======== MATERIAL FOR THIS TASK

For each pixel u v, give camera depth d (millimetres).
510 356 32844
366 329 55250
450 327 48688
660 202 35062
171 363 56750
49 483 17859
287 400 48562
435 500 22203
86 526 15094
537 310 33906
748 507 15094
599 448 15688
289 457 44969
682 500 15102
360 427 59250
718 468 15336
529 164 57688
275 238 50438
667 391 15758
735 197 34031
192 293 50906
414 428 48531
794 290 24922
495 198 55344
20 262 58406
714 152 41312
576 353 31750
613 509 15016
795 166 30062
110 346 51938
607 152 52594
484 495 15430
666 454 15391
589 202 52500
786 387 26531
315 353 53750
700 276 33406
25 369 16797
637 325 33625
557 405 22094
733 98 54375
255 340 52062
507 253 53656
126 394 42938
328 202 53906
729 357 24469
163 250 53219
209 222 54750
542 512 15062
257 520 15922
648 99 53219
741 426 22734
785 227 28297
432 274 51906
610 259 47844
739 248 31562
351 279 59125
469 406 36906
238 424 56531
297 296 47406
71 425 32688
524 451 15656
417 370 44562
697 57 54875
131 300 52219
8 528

================

DIRECTIONS FOR THIS TASK: Retype exactly the lines from the first line of the records above through the line containing "682 500 15102", both included, and nothing else.

TASK RESPONSE:
For each pixel u v, give camera depth d (millimetres).
510 356 32844
366 329 55250
450 327 48688
660 202 35062
171 363 56750
49 483 17859
287 400 48562
435 500 22203
86 526 15094
537 310 33906
748 507 15094
599 448 15688
289 457 44969
682 500 15102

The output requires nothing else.